The participation rate in the HUNT-surveys was fairly high compared to most other surveys, but there is always a potential risk of selection bias that cannot be adjusted for in the statistical analysis [
37]. Blood samples were not drawn at a set time of the day, and it is known that other factors like exercise and sleep deprivation influence TSH levels [
38]. This might have led to non-differential classification bias, thus weakening any associations. We also only had data on fT4 and T3 in subpopulations. Therefore, the absolute numbers of participants with overt hypo- or hyperthyroidism were small, reducing the power to detect any association between them and euthyroid subject and should thus be interpreted with caution.
This study focused on the relationship between thyroid function and osteoarthritis. However, there may also be an association between autoimmune thyroid disease and osteoarthritis [
39]. As thyroid autoantibody not necessarily correlate with thyroid function, an association between thyroid function and osteoarthritis trough autoimmune factors could be missed in our study.

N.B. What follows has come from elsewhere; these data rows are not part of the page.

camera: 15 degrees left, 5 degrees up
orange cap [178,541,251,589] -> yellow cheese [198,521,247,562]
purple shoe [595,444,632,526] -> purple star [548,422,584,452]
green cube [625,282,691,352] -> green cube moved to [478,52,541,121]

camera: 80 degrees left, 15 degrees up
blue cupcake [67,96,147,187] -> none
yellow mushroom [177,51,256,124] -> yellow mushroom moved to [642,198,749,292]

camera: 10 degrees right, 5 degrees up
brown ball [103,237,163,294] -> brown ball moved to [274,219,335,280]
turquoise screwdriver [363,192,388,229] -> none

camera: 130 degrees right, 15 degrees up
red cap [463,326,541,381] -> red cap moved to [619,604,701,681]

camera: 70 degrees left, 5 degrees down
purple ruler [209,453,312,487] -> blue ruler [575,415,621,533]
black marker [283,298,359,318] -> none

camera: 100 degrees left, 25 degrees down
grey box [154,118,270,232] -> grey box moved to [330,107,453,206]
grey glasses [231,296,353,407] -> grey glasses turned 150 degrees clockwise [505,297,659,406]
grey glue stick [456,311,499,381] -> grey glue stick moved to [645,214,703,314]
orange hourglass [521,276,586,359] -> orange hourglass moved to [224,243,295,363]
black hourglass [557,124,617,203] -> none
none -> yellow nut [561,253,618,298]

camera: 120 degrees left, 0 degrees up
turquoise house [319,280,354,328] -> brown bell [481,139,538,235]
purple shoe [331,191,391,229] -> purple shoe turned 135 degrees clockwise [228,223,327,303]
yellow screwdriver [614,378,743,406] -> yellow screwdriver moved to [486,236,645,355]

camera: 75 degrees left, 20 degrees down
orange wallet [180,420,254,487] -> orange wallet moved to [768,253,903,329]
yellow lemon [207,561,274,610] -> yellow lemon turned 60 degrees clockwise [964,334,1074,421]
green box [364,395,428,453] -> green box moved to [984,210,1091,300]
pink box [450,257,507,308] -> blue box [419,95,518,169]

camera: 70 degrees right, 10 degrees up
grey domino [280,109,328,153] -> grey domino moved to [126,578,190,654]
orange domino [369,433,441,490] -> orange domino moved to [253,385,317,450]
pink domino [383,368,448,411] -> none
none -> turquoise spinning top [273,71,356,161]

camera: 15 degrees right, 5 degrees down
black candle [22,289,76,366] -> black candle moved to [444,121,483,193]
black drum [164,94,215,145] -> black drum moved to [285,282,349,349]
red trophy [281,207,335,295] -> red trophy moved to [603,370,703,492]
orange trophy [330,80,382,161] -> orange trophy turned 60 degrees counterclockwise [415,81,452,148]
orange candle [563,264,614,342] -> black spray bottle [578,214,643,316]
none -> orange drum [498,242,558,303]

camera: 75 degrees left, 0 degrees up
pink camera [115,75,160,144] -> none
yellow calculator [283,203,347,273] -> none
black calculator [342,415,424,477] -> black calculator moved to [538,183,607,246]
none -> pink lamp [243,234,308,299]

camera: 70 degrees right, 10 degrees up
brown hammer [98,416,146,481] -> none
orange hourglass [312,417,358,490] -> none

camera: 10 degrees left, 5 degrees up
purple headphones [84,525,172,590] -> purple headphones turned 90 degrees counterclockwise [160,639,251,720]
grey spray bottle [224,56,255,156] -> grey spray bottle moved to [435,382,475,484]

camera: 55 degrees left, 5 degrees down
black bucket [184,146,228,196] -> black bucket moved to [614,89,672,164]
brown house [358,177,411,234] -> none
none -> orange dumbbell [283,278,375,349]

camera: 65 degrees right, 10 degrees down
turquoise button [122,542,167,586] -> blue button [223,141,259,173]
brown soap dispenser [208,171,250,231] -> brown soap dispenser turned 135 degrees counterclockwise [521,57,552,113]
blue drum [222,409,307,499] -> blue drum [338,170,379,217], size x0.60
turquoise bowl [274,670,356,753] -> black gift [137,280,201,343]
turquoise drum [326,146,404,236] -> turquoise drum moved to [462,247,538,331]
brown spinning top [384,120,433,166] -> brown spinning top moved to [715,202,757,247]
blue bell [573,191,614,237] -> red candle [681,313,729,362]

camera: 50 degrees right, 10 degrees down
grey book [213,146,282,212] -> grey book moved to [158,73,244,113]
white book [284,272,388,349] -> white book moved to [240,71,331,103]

The exclusion of participants who reported hypo- or hyperthyroidism in their answers regarding use of treatment or medication might have caused misclassification since radioiodine is used in the treatment of cancer and T4 in the medical treatment of goitre. However, these treatments are infrequent, and it is unlikely that they substantially altered our results.
In the analysis comparing incidence rate of THR in people with and without self-reported thyroid disease we found a small, but significant, increased risk of THR in people reporting thyroid disease. And since we excluded participants with self-reported thyroid disease, this might have led to an underestimation of the effect on THR. We therefore did an additional analysis including those with self-reported thyroid disease: This showed no association between TSH levels and THR in a Cox-regression model (data not shown), and thus confirmed the findings from the primary analysis.